-- Geëxtraheerde tekst --
Vertaald proza

BOEKEN NR. 8, OKTOBER 2022

Natalia Ginzburg: De kleine deugden

door Inge Lanslots

‘De spaarpot is dus onze eerste fout: in ons opvoedkundig systeem hebben we een kleine deugd geïnstalleerd.’  

In 1916 ziet Natalia Levi het levenslicht in Palermo. Ze wordt geboren uit een joodse vader en een katholieke moeder, maar zal ongelovig opgroeien. In Rome geniet Natalia een ietwat onconventionele opvoeding die ze zich later in haar literaire oeuvre zal inschrijven. Haar familie zal zich verzetten tegen het (opkomende) fascisme en hierdoor meermaals bedreigd worden. Zo ook haar eerste echtgenoot, de uit een welgestelde Russisch Joodse familie afkomstige Leone Ginzburg, die naast politiek activist ook auteur, journalist en docent was. Door zijn verzetsactiviteiten moet Leone in 1940 in ballingschap, in een onooglijk dorpje in de Abruzzen, waar Natalia en hun kinderen hem zullen vervoegen.

-- Oefeningsdoel --
Geef de tekst over Natalia Ginzburg opnieuw weer van "Vertaald proza" tot en met "hem zullen vervoegen.", waarbij je "ballingschap" vervangt door "verbanning".

-- Gegevensregels --

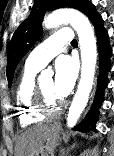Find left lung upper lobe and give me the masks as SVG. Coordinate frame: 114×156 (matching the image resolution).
Returning <instances> with one entry per match:
<instances>
[{
    "mask_svg": "<svg viewBox=\"0 0 114 156\" xmlns=\"http://www.w3.org/2000/svg\"><path fill=\"white\" fill-rule=\"evenodd\" d=\"M91 6L92 3L88 0H34L29 17L14 32L8 46L6 71L9 86L12 83L15 67L42 34L41 23L46 9L70 7L87 14Z\"/></svg>",
    "mask_w": 114,
    "mask_h": 156,
    "instance_id": "obj_1",
    "label": "left lung upper lobe"
}]
</instances>
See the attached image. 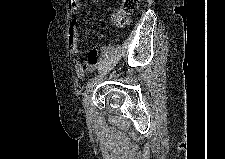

-- Resultaat --
Vertaald proza

BOEKEN NR. 8, OKTOBER 2022

Natalia Ginzburg: De kleine deugden

door Inge Lanslots

‘De spaarpot is dus onze eerste fout: in ons opvoedkundig systeem hebben we een kleine deugd geïnstalleerd.’  

In 1916 ziet Natalia Levi het levenslicht in Palermo. Ze wordt geboren uit een joodse vader en een katholieke moeder, maar zal ongelovig opgroeien. In Rome geniet Natalia een ietwat onconventionele opvoeding die ze zich later in haar literaire oeuvre zal inschrijven. Haar familie zal zich verzetten tegen het (opkomende) fascisme en hierdoor meermaals bedreigd worden. Zo ook haar eerste echtgenoot, de uit een welgestelde Russisch Joodse familie afkomstige Leone Ginzburg, die naast politiek activist ook auteur, journalist en docent was. Door zijn verzetsactiviteiten moet Leone in 1940 in verbanning, in een onooglijk dorpje in de Abruzzen, waar Natalia en hun kinderen hem zullen vervoegen.